9 Tips for Parenting Sexually Active Teenagers

3. Control your emotions

This is a difficult moment for all parties involved, so do your best to get emotional distance from the situation. You may want to respond right at the moment when you find out that your teen is sexually active, but that might not be the best idea.

You have a lot of feelings and thoughts running through your head, so it’s best that you take some time to think things over before addressing the subject. If you do that, you’ll manage to stay calm and sensibly talk to your kid. This is an emotional issue, but emotions should be left out of the conversation.

4. Express your values and beliefs

When talking about sex with your child, tell them what your values, expectations, and beliefs are regarding that area of life. Talk about your family values and how they are involved in the choices your teen is making right now.

For example, you can say something along this line: “In our family, we consider that type of intimacy as something serious. There are serious natural consequences that may occur from the choices you make here.

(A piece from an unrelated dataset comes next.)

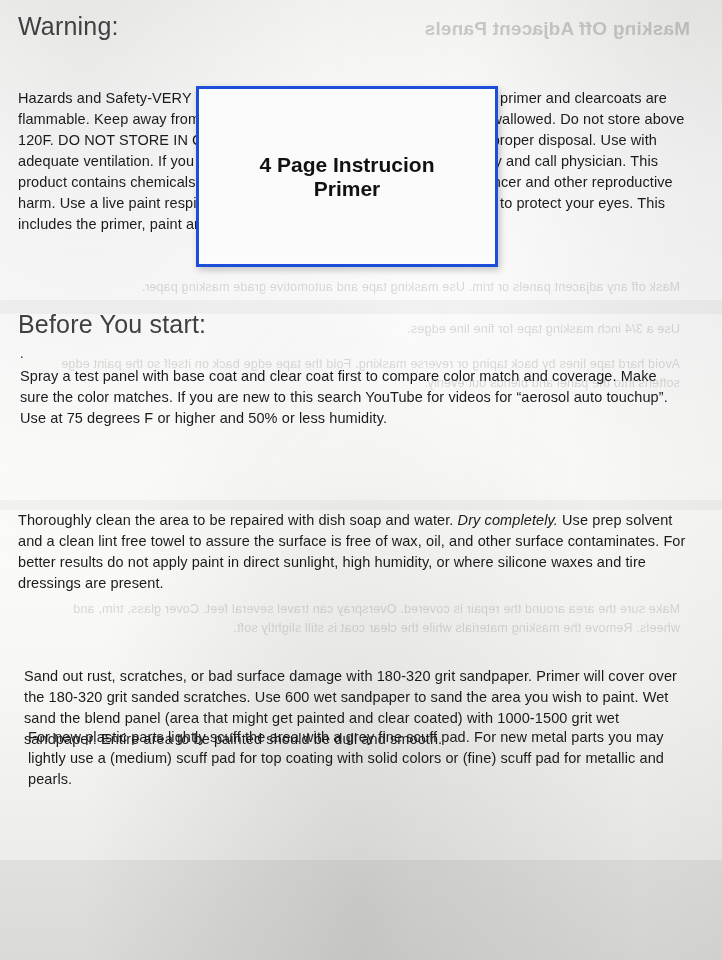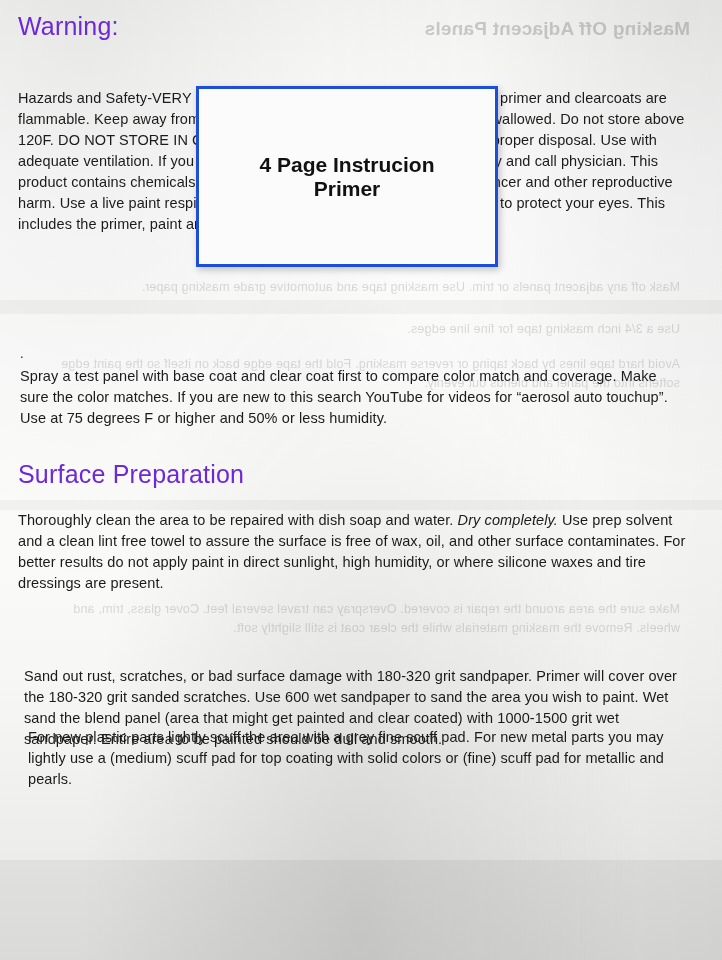"Warning:" h2.heading { color: #6d28d9 -> #404040 }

But we care about you, and we want to make sure that you know how to make right decisions”. Show your stance, but also show support.

5. Be direct when talking about sex

There is no better way to indicate that you’re willing to have an honest conversation about sex than being direct. That’s how you show your child that is important to speak openly about the topic.

For example, if you learned that your teen is having sex with their partner, tell them that you’re aware of that and that you need to know that they are using some form of birth control.

Let your child know that you’re there for them if they ever need to talk. Be sure to educate your child as well, for instance, let them know that oral sex is sex too and carries some risks as well.

Be direct when talking about sex

6. Let them know about medical consequences

This is the most important part of your conversation.

Make sure that your child has had access to a doctor who can test them for STI’s, help them obtain a Pap smear or a pregnancy test – and, most importantly, birth control. Your child should know that they can rely on a healthcare provider in this area.

Educate your child about sexually transmitted infections. Tell them that many diseases don’t show any symptoms. Let them know what the best way to protect themselves from such diseases is too. Your teen may have access to the Internet, but you have no guarantee that they are looking at the right resources.

7. Provide your kid with birth control

Make it clear that your child needs to use birth control if they’re sexually active. If you provide it, you can be sure that your child and their partner is safe. Even if you don’t agree with their choice to have sex, you should do your best here: for example, give them condoms. It doesn’t matter whether they are male or female, anyone who is sexually active should have access to some form of birth control.

If your daughter is having sex with her boyfriend, it’s a very good idea to take her to a doctor and get prescription birth control. The doctor will help your child decide what type of birth control would work best for them.

8. Set boundaries

It’s a great idea to talk openly about sex with your teen, but that doesn’t mean you’re no longer in charge of what’s happening in your household. Be sure to give your child boundaries to help them learn responsibility and respect.

For example, you can tell your child that they’re not allowed to have sex in your house. You can keep enforcing curfew too. Just because your child is sexually active, it doesn’t mean that they’re adult and can choose whatever they want to do.

9. Be open-minded

Even if you don’t agree that initiating sexual activity is the right thing to do, put your personal feelings aside and discuss sex with your teen in an open way. You can say that you don’t personally agree with their decision to have sex, but that you love them and will support them no matter what. Try to keep an open mind and be understanding. Just because you chose to wait for marriage, it doesn’t mean that this option is realistic for your teen.

Use these 9 tips to talk about sex with your child and create an open channel of communication that is based on honesty and trust.